3 yıllık araştırmanın sonucunda OMÜ Tıp Fakültesi Çocuk Acil Servisi'ne gelen 417 intihar vakası incelendiğinde en fazla intihar eden gençlerin oğlak burcu olduğu saptandı. 44 intiharla ikinci sırada kova burcunun yer aldığı araştırmada en az intihar eden gençlerin burçları ise akrep(24 intihar) ve yay(24 intihar) olduğu görüldü. Araştırmada intihar zamanlarına bakıldığında, yeniay ve dolunay dışı zamanlarda daha fazla intihar girişiminin olduğu ve intihar girişimlerinin sıklıkla kış aylarında olduğu tespit edildi. Tüm burçlara bakıldığında ise oğlak (48), kova (44), yengeç, aslan, terazi (39), boğa (37), ikizler (35), başak (33), koç (29), balık (26), akrep (24), yay (24).
"KİŞİLİK DEĞİŞİKLİKLERİ ÜZERİNDE AY TAKVİMİNİN VE BURÇLARIN ETKİSİNİ HEP GİZEMLİ KILMIŞTIR"

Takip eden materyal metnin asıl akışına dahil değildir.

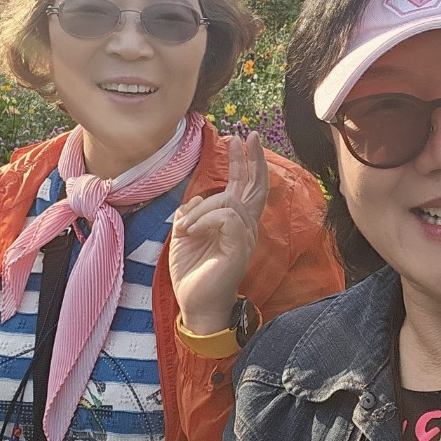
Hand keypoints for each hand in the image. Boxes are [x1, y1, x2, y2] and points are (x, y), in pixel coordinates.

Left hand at [170, 132, 268, 335]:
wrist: (195, 304)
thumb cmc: (192, 272)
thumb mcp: (185, 234)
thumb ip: (192, 212)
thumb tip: (196, 197)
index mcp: (233, 222)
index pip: (245, 186)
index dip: (245, 162)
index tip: (241, 139)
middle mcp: (245, 226)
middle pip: (256, 186)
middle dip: (253, 159)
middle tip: (251, 136)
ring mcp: (245, 236)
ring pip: (228, 200)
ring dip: (199, 210)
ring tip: (184, 229)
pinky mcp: (240, 246)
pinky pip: (225, 216)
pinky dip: (202, 220)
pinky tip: (189, 233)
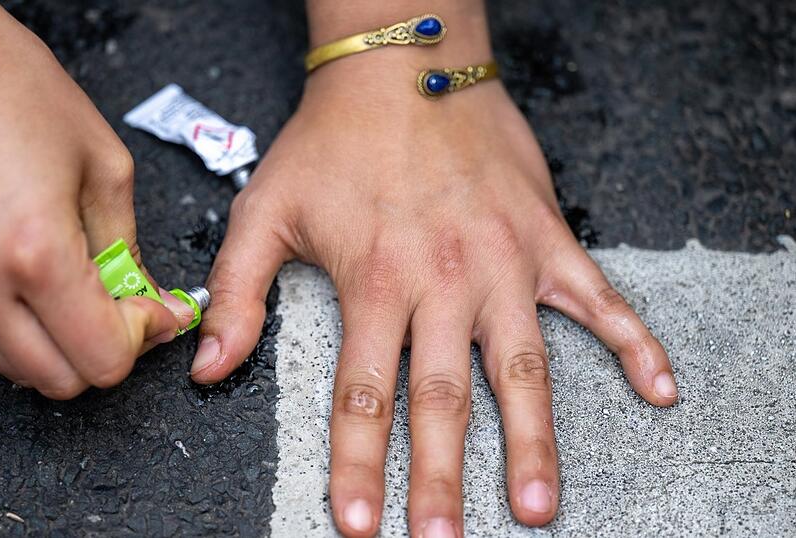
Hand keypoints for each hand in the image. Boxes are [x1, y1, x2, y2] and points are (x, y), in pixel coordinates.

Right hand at [0, 1, 194, 397]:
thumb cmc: (12, 88)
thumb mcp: (104, 165)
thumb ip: (128, 250)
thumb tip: (147, 302)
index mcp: (35, 251)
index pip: (102, 358)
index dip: (143, 339)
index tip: (157, 309)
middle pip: (61, 380)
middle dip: (107, 353)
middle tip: (128, 309)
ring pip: (18, 371)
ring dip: (64, 348)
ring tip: (85, 295)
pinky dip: (24, 333)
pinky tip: (42, 288)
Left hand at [191, 26, 677, 537]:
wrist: (405, 68)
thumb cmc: (332, 140)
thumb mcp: (265, 210)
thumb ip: (235, 293)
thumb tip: (208, 369)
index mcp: (375, 281)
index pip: (363, 396)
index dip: (358, 468)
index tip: (359, 527)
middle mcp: (444, 282)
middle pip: (445, 399)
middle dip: (442, 479)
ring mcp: (503, 262)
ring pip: (524, 367)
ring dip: (535, 442)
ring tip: (540, 506)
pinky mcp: (545, 237)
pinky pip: (600, 297)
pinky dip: (634, 343)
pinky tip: (660, 391)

Yaptıkları araştırma hakkında bilgi veren OMÜ Tıp Fakültesi Çocuk Acil Bilim Dalı Başkanı Prof. Dr. Ahmet Güzel, "Dünya sağlık örgütü 10-24 yaş arasında ikinci en sık ölüm nedeni olarak intiharları göstermektedir. Bu yaş grubunda yıllık intiharın ise tekrarlama olasılığı yüzde 5-15 arasındadır. Gençlerde intihar riskini artıran faktörler arasında yaş, cinsiyet, daha önceki intihar girişimleri, alkol ve madde bağımlılıkları, işsizlik, gelecek kaygısı, eşlik eden psikiyatrik hastalıklar, ailede intihar girişimi varlığı, istismara maruziyet gibi nedenler yer alır. Tüm bu olası risk faktörlerine ek olarak kişilik ve davranışlar üzerine etkili olduğu kabul gören ay takvimi ve burçların etkisi ise belirsizliğini korumaktadır. Özellikle denizlerde gelgit varlığının ay döngüsü ile ilişkili olması, insan vücudunun doğumda yüzde 60-70’nin su içeriği ve beyin dokusunun sıvı içinde bulunması kişilik değişiklikleri üzerinde ay takviminin ve burçların etkisini hep gizemli kılmıştır. Yapılan çalışmalarda dolunay zamanının, havada meydana gelen basınç değişikliklerinin, jeomagnetik etkilenmenin, güneşten kaynaklanan radyasyonun kişilik değişikliklerine neden olduğu gösterilmiştir. Ayrıca klinik çalışmalarda ay takviminin ve burçların kalp canlandırmalarında başarıyı etkilediği, psikoz, depresyon, anksiyete gibi kişilik değişikliklerine yol açtığı, doğum oranlarını değiştirebildiği, böbrek ağrıları üzerine etkili olduğu ve ameliyatlarda meydana gelen kanamaların artışında ya da azalmasında ise rol oynadığı gösterilmiştir. Çocuklarda bu döngünün olası riskleri konusunda yapılan çalışma ise oldukça azdır" dedi.